Despite a dull market and controversies, India Art Fair carves a niche in art world

The fifth India Art Fair, which concluded on February 3, has not been free from controversies. The media has not been particularly kind, but for an event of this magnitude, one can hardly expect all reviews to be flattering. There was news about many people not being to enter due to lack of information on the cut-off time for entry.

Also, it appeared that there were fewer installations this year, but instead, the organisers compensated for this by more space for traditional art and hence a larger number of works by India’s best-known painters were on show.

Among the more serious comments were made against the organisers for misleading the public about art sales during previous art fairs. However, counteracting this was a report that announced a ‘healthy growth’ of almost 30 per cent in art sales.

In this context, I would like to say that all those involved with the business of art, are aware of the state of the art market across the globe. The organisers have once again managed to attract many galleries and seasoned as well as new art collectors among the 130,000 visitors, who visited the India Art Fair.

It is through such fairs that the public gets to see the works of Indian artists and new buyers emerge, in an otherwise dull market.

Among the better-known and renowned painters, whose works were exhibited were Ganesh Pyne and Somnath Hore, presented by Kolkata’s CIMA Gallery. Delhi Art Gallery presented some of the best works by MF Husain and Ramkumar. Some of Husain’s early works were also presented by Singapore’s Indigo Blue Gallery and a portrait of the Keehn family by the artist painted in 1959 was quite a scene stealer. It was priced at $150.

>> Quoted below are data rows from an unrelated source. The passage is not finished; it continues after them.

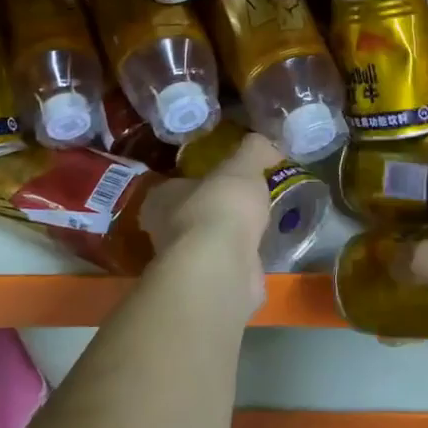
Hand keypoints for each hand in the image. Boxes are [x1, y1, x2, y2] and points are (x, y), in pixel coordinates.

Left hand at [138, 131, 279, 311]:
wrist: (222, 267)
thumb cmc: (220, 207)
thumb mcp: (241, 166)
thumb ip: (253, 150)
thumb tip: (266, 142)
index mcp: (160, 198)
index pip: (176, 185)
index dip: (199, 181)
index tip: (224, 179)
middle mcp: (163, 231)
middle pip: (190, 215)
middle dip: (215, 210)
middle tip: (246, 202)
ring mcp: (184, 263)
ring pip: (207, 243)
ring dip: (229, 238)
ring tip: (259, 226)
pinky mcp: (206, 286)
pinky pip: (225, 266)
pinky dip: (241, 261)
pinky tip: (260, 253)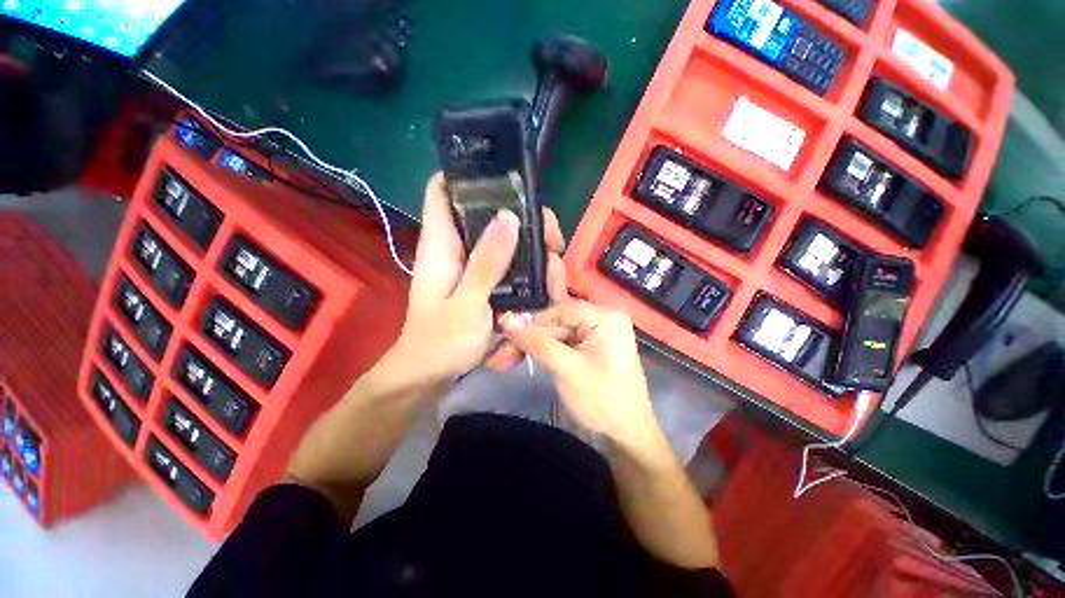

It has also been said that there was more focus on Husain this year since there were fewer works by ‘international masters’. As a genuine Husain fan, I certainly enjoyed hearing this.

There was also a complaint that the few installations that were showed are much smaller than usual. Subodh Gupta, among the most popular Indian artists in India and abroad, is known for his dramatically large works. His glass installation, Mirror Stage, made out of steel glasses, bowls and cutlery juxtaposed vertically over a flat mirror is considerably smaller than his usual pieces. Gupta’s work was presented by Italian art gallery, Galleria Continua. The installation was priced at ¤275,000, while his two smaller oils were ¤50,000 each. In addition, the capital’s Nature Morte gallery was also selling two of his classic works, Still Life and Family Portraits.

Other installations included Paresh Maiti’s depiction of Delhi’s seven-fold history, ‘Covering Letter’ by Jitish Kallat, which included a lit transparent installation of a letter from Mahatma Gandhi to Hitler. Also interesting was Krishna Murari’s Mom, created out of leather.

Indian art lovers wait eagerly for art fairs to give them the opportunity of seeing the works of international artists.

The India Art Fair brought us the works by some of the greatest 20th century artists, Pablo Picasso, Salvador Dali, Joan Miro, Francis Bacon and Marc Chagall — a real treat within specially designed surroundings.